The other day I bought a fabulous dress to wear to my recital today (April 6th). I'm singing two songs, and it's my final one. I'm going to attempt to go out with a bang and not give a crap about who hears me. It's time for some musical theatre brought to you by Rodgers and Hammerstein and little old moi. I'm going to make myself look fabulous. And I'll try and sound fabulous too.
Then after that I'm going out for a birthday dinner with my very fabulous Bree. We are going out for teppanyaki at my favorite almost hole in the wall restaurant. It's where I take all my friends when something fabulous is happening or about to happen. I also take myself there on my birthdays.
It's surprising. I feel so old. You know, now I truly understand what it means to close a chapter of your life. In one month I will be closing a doozy of one. It's called "High School." Here's hoping my publisher likes it. My God... I'm 18. In one month I'll be graduating high school. In three months I'll be moving to Deland. In six months I'll be taking my first college finals. My God... What happened to me? Where did my time go? I feel so different then how I was even last year. This usually never happens to me. I never feel different on the first day of my birthday. But I do. I feel like... I don't know... Maybe it was the Spring Break. Maybe it was all the Sex and the City finally striking home and inspiring me. Maybe it's the lack of sleep. But I feel like this feeling is going to stick. I just feel... different. I don't feel worried about much. Am I worried about school work and science fair? Yeah. About my current relationships? Not really. I feel like anything could work. I feel like I could keep in touch with people and stay friends even though we're hours away. I feel like this thing I have going with my guy could work. I feel like we could last. How long? I don't know. But I feel like high school is definitely not the end.

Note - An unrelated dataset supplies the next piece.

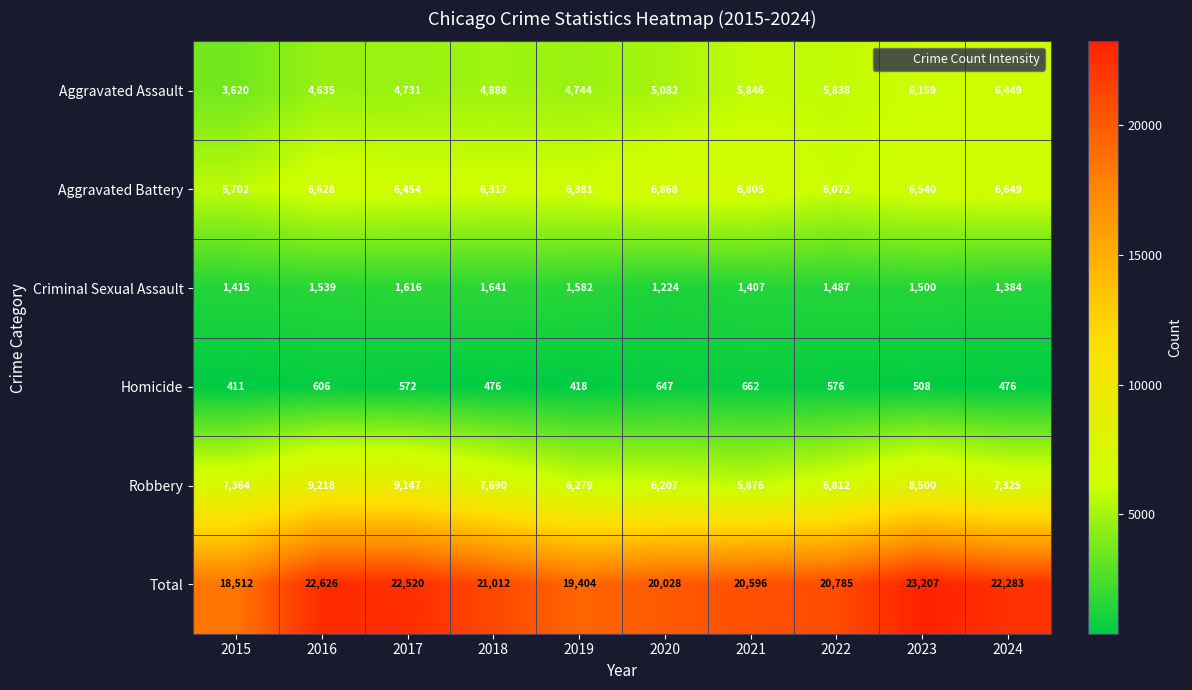

What is the greatest value displayed?

23207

For many people, I think it will be. Once high school is over, what do they have left? Their lives will be relatively empty. What will I have? Well, I'll have fabulous friends. I'll have a fabulous family. I'll have a fabulous boyfriend. I'll even have a fabulous new laptop (the modern equivalent of Carrie Bradshaw's). But not just that, I'll have a future. And right now, that future is sure looking bright. And who knows, besides the bright future, I may even have a fantastic last summer vacation.